The Masque of the Red Death

Edgar Allan Poe 1842

The “Red Death” had long devastated the country. No pestilence had ever been so fatal, or so hideous. Blood was its Avatar and its seal—the redness and the horror of blood. There were sharp pains, and sudden dizziness, and then profuse bleeding at the pores, with dissolution. The scarlet stains upon the body and especially upon the face of the victim, were the pest ban which shut him out from the aid and from the sympathy of his fellow-men. And the whole seizure, progress and termination of the disease, were the incidents of half an hour.

But the Prince Prospero was happy and dauntless and sagacious. When his dominions were half depopulated, he summoned to his presence a thousand hale and light-hearted friends from among the knights and dames of his court, and with these retired to the deep seclusion of one of his castellated abbeys. This was an extensive and magnificent structure, the creation of the prince’s own eccentric yet august taste. A strong and lofty wall girdled it in. This wall had gates of iron. The courtiers, having entered, brought furnaces and massy hammers and welded the bolts. They resolved to leave means neither of ingress nor egress to the sudden impulses of despair or of frenzy from within. The abbey was amply provisioned. With such precautions the courtiers might bid defiance to contagion. The external world could take care of itself. In the meantime it was folly to grieve, or to think. The prince had provided all the appliances of pleasure. There were buffoons, there were improvisatori, there were ballet-dancers, there were musicians, there was Beauty, there was wine. All these and security were within. Without was the “Red Death”.
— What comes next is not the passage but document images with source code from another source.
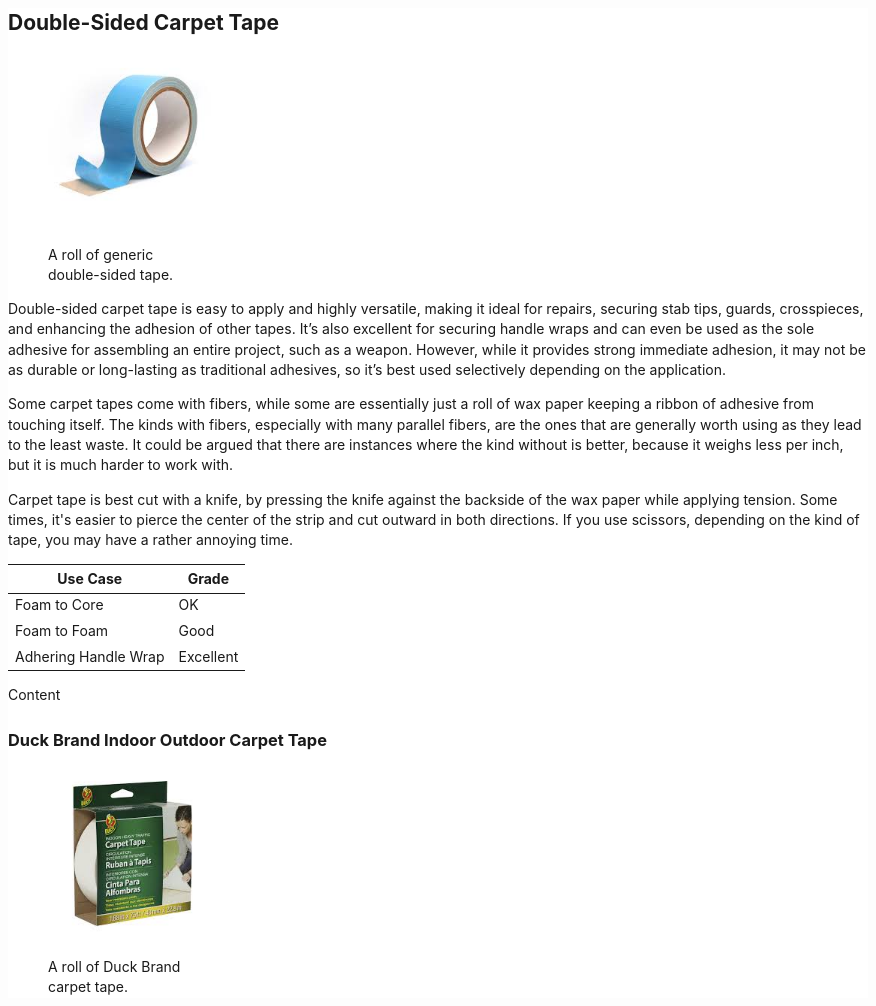 ## Double-Sided Carpet Tape

<div align="left"><figure><img src="../.gitbook/assets/Untitled-1 (11).jpg" alt="" width="169"><figcaption><p>A roll of generic<br>double-sided tape.</p></figcaption></figure></div>

Double-sided carpet tape is easy to apply and highly versatile, making it ideal for repairs, securing stab tips, guards, crosspieces, and enhancing the adhesion of other tapes. It’s also excellent for securing handle wraps and can even be used as the sole adhesive for assembling an entire project, such as a weapon. However, while it provides strong immediate adhesion, it may not be as durable or long-lasting as traditional adhesives, so it’s best used selectively depending on the application.

Some carpet tapes come with fibers, while some are essentially just a roll of wax paper keeping a ribbon of adhesive from touching itself. The kinds with fibers, especially with many parallel fibers, are the ones that are generally worth using as they lead to the least waste. It could be argued that there are instances where the kind without is better, because it weighs less per inch, but it is much harder to work with.

Carpet tape is best cut with a knife, by pressing the knife against the backside of the wax paper while applying tension. Some times, it's easier to pierce the center of the strip and cut outward in both directions. If you use scissors, depending on the kind of tape, you may have a rather annoying time.

| Use Case             | Grade     |
| -------------------- | --------- |
| Foam to Core         | OK        |
| Foam to Foam         | Good      |
| Adhering Handle Wrap | Excellent |

Content

### Duck Brand Indoor Outdoor Carpet Tape

<div align="left"><figure><img src="../.gitbook/assets/Untitled (37).jpg" alt="" width="169"><figcaption><p>A roll of Duck Brand<br>carpet tape.</p></figcaption></figure></div>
It was towards the close of the fifth or sixth month of his seclusion, and while the pestilence raged most furiously abroad, that the Prince Prospero entertained his thousand friends at a masked ball of the most unusual magnificence.



Prompt was 10-20 words from the original. GPT-2 system by Fabrice Bellard – see the site below for credits etc.
Made on my creativity app Story Live – please visit.

Text from Gutenburg free classic ebooks

Original 323 words from 2417. Generated is 712 words.

A certain amount of cherry-picking of the most grammatical and interesting generated parts, but no actual editing (moving around of words or new words). Identifying names are changed.

More of these will be posted, see the index.